NASA/ESA's Hubble Space Telescope has released a photo of GN-z11, the farthest galaxy ever caught by human technology, resting a massive 13.4 billion light-years away from the Earth. The galaxy is located in the same direction as the Ursa Major constellation and is still in its infancy. Prior to the finding, the farthest that scientists had ever seen into space was 13.2 billion light-years.

In order to determine the distance of GN-z11, the team measured its redshift, which is the degree that the galaxy's light is altered by the universe's expansion. Higher redshifts mean the galaxy is more distant and low redshifts mean the galaxy is closer. Prior to GN-z11's record-breaking 11.1 redshift, the highest was 8.68 from the galaxy EGSY8p7.

The team was able to capture such a distant galaxy thanks to the precision of Hubble's Wide Field Camera 3, allowing them to split the light from GN-z11 into its component colors.

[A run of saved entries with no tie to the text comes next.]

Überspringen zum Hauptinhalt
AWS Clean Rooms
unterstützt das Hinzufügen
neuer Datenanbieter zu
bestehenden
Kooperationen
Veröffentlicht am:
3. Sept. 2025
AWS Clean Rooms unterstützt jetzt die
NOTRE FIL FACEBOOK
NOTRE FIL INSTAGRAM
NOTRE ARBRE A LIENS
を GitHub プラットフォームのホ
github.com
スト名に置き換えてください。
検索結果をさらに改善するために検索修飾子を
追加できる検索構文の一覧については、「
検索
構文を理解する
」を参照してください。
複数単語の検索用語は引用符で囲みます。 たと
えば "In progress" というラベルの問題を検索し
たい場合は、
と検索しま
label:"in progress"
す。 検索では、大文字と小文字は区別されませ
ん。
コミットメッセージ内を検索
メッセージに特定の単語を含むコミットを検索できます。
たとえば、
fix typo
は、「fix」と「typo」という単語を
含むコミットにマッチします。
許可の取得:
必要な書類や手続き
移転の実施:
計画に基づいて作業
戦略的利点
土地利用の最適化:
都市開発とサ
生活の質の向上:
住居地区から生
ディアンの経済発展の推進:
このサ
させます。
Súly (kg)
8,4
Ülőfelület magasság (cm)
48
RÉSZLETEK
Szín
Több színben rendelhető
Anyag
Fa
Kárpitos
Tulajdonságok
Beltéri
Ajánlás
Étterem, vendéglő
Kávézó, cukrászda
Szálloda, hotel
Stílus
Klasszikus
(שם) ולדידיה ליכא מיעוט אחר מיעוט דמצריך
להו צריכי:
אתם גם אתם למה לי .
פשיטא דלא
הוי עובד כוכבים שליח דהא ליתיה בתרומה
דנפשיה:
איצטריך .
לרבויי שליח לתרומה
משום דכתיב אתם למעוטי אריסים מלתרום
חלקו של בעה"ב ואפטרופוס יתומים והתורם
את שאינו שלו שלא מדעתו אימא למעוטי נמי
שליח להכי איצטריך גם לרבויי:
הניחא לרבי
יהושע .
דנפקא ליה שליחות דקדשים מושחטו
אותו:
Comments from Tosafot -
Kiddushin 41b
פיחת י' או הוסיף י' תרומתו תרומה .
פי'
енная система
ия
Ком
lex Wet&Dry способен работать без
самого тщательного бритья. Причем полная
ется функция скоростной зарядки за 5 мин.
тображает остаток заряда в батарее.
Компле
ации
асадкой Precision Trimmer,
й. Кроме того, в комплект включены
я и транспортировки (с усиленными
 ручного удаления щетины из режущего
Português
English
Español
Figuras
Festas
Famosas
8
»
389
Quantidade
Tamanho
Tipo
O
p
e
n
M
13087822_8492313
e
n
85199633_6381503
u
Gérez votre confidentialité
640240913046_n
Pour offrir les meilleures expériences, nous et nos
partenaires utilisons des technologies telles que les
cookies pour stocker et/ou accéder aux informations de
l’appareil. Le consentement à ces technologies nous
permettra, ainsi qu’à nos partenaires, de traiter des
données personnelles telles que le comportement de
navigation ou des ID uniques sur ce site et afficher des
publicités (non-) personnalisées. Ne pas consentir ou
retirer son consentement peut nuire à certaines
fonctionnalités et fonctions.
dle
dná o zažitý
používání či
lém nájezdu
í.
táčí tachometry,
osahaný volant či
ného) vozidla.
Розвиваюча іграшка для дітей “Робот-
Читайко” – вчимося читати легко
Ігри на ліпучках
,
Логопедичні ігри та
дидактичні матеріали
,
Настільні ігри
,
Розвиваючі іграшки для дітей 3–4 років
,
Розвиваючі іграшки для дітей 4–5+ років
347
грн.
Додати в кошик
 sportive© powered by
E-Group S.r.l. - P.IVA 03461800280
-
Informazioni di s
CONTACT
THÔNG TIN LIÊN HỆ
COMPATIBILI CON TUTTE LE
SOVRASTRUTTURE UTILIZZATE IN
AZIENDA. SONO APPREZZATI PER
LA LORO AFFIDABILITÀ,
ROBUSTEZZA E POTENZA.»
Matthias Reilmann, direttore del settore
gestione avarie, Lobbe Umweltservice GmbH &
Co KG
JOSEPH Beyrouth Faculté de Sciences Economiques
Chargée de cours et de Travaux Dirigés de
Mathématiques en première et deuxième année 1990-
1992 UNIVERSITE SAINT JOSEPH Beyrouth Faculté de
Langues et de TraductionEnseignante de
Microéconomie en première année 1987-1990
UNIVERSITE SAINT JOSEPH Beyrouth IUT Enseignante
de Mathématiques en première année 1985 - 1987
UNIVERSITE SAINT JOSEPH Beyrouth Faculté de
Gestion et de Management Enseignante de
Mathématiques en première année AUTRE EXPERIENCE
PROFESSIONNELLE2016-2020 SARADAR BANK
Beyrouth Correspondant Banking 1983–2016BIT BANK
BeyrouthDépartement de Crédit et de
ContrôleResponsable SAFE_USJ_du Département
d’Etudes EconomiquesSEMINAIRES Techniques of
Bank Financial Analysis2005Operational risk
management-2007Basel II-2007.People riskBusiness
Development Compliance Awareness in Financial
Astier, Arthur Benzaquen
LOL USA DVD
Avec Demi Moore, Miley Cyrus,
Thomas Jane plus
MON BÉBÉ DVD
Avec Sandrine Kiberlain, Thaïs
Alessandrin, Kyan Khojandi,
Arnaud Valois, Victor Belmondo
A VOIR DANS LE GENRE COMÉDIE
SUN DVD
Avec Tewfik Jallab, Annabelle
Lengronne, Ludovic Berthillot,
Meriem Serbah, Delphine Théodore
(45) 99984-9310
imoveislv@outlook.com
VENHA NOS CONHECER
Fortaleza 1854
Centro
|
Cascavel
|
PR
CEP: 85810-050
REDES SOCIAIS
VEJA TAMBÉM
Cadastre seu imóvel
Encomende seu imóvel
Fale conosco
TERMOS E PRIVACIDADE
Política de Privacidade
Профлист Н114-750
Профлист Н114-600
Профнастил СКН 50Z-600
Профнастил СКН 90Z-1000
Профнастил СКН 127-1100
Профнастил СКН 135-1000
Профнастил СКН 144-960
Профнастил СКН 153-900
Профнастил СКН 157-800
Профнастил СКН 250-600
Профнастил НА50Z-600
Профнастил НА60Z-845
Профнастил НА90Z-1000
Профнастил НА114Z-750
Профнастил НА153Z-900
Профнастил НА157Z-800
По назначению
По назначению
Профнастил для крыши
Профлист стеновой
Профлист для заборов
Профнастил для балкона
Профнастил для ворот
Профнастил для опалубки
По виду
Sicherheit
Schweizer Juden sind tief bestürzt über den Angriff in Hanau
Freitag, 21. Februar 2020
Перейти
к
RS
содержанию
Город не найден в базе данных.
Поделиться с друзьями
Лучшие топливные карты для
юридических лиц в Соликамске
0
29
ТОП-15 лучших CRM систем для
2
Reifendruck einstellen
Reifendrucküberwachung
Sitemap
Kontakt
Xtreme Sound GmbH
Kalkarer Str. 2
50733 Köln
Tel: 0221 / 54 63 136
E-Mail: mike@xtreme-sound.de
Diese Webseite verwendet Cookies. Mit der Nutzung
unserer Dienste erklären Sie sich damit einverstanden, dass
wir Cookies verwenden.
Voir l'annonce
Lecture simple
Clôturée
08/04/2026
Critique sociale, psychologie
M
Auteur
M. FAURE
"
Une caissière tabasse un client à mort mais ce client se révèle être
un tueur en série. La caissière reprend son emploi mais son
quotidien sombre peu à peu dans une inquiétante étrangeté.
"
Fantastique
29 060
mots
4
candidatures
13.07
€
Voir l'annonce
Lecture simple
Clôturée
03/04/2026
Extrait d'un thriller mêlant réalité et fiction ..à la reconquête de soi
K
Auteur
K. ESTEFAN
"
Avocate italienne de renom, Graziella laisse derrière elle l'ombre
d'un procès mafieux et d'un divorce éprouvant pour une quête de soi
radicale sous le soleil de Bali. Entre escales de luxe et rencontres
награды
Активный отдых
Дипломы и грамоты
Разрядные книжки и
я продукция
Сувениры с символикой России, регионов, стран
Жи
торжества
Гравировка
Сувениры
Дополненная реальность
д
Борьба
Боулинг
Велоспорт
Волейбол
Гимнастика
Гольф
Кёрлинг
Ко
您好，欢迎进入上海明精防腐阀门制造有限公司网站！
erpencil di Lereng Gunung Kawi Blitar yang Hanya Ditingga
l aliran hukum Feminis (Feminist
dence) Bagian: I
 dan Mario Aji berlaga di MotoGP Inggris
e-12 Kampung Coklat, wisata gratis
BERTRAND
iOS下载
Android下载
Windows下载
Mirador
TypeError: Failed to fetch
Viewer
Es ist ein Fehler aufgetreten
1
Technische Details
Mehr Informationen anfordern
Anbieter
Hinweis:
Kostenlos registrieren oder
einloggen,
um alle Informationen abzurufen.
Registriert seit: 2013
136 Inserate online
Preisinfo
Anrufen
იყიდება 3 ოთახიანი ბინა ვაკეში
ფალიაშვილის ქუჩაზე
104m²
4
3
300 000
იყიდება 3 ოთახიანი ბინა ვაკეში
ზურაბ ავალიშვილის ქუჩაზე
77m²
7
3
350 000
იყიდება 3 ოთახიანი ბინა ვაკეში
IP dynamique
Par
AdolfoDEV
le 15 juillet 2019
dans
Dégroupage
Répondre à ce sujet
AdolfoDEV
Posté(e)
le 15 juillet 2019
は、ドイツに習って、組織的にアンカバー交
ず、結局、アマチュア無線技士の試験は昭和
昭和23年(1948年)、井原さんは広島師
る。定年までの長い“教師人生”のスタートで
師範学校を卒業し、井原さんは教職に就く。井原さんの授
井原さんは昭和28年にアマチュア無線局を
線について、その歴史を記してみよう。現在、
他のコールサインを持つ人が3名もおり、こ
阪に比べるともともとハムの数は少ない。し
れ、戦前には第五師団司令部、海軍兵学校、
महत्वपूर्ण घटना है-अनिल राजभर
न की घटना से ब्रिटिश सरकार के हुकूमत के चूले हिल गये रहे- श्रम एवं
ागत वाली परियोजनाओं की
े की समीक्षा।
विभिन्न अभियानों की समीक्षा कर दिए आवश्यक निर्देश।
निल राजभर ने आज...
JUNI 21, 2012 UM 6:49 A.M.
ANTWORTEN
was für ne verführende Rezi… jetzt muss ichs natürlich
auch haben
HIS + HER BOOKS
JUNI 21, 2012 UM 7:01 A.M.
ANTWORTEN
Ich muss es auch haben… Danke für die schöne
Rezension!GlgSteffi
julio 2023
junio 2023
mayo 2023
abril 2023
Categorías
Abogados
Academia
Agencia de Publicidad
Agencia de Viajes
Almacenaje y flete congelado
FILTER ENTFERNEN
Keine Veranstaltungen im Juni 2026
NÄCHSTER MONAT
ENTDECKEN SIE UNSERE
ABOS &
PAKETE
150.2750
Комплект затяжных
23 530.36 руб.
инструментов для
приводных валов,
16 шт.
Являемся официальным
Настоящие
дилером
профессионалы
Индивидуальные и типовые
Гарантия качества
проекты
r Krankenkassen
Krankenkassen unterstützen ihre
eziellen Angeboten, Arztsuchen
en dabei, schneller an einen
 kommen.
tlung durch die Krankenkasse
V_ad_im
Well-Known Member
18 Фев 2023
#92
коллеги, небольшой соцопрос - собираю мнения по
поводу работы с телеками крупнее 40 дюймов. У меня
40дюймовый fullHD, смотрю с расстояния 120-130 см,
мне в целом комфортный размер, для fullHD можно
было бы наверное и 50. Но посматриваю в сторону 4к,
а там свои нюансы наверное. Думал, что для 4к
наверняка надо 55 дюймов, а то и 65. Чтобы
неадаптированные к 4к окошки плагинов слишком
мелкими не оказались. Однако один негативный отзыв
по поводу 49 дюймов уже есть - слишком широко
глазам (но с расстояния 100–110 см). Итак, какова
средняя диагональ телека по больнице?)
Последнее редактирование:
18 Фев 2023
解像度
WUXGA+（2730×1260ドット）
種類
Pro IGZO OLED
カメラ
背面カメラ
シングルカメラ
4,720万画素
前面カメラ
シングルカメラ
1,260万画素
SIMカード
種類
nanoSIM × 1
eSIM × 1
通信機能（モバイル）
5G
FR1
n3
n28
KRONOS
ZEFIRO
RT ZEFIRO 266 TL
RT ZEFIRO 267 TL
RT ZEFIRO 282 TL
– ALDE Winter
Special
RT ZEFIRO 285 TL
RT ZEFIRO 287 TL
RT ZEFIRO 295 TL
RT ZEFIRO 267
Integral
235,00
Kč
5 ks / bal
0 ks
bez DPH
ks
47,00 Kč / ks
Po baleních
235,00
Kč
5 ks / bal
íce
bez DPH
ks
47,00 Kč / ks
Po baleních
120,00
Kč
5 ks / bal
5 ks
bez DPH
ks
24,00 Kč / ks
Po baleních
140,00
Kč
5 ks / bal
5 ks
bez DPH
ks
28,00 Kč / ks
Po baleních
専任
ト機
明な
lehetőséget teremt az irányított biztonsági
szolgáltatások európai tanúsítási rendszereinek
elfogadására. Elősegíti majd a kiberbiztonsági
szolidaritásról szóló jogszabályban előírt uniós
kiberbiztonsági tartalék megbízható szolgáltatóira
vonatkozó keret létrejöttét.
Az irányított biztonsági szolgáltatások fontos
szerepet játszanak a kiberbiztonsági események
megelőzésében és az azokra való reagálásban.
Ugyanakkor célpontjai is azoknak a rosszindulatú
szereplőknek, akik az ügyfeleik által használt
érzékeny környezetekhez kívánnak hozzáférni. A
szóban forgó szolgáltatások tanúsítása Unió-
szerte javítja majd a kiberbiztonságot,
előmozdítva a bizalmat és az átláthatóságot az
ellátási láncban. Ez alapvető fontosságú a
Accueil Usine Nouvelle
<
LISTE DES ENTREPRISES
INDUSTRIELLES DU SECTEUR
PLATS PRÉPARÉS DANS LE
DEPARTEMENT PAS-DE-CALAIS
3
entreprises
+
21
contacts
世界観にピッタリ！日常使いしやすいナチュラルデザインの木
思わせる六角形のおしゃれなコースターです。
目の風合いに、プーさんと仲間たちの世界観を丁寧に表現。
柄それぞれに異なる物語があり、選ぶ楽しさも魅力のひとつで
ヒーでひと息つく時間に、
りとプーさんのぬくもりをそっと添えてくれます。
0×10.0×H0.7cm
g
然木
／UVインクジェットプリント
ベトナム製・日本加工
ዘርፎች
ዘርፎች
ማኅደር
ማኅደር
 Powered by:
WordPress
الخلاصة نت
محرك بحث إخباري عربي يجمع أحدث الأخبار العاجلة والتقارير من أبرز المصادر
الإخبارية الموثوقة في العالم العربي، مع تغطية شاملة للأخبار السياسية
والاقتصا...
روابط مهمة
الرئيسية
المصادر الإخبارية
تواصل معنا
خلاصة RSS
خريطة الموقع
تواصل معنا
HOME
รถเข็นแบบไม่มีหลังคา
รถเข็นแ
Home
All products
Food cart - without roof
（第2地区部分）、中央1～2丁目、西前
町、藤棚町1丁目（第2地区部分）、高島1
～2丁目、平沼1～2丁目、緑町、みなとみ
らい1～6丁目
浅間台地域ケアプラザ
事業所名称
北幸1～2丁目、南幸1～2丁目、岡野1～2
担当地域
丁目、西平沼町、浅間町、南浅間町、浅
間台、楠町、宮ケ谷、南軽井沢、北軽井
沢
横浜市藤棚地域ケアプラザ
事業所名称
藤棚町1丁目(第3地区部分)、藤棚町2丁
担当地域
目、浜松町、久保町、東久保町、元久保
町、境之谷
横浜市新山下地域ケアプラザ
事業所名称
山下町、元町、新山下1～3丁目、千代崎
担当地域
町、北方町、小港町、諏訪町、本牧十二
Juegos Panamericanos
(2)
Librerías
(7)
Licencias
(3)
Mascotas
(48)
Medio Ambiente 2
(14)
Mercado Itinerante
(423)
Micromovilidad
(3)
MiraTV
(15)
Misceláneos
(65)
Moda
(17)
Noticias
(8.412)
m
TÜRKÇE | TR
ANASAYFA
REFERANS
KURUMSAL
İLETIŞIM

GN-z11 existed just 400 million years after the Big Bang, which equates to around 13.3 billion years ago. Due to the long distances that light emitted from such a distant galaxy must travel, the image that we see captured by Hubble is actually what the galaxy looked like over 13 billion years ago.

"We've taken a major step back in time, beyond what we'd ever expected to be able to do with Hubble. We see GN-z11 at a time when the universe was only 3 percent of its current age," said Pascal Oesch of Yale University, who acted as principal investigator of the study.

The data collected from the study reveals that GN-z11 is fairly small - around 25 times smaller than the Milky Way - but is growing rapidly and creating stars approximately 20 times faster than our galaxy. Not only is this increased rate of star formation the reason that we can see GN-z11, it also points to the rapid growth potential of the universe's early galaxies.

"It's amazing that a galaxy so massive existed only 200 million to 300 million years after the very first stars started to form," said Garth Illingworth of the University of California, Santa Cruz. It takes really fast growth, producing stars at a huge rate, to have formed a galaxy that is a billion solar masses so soon."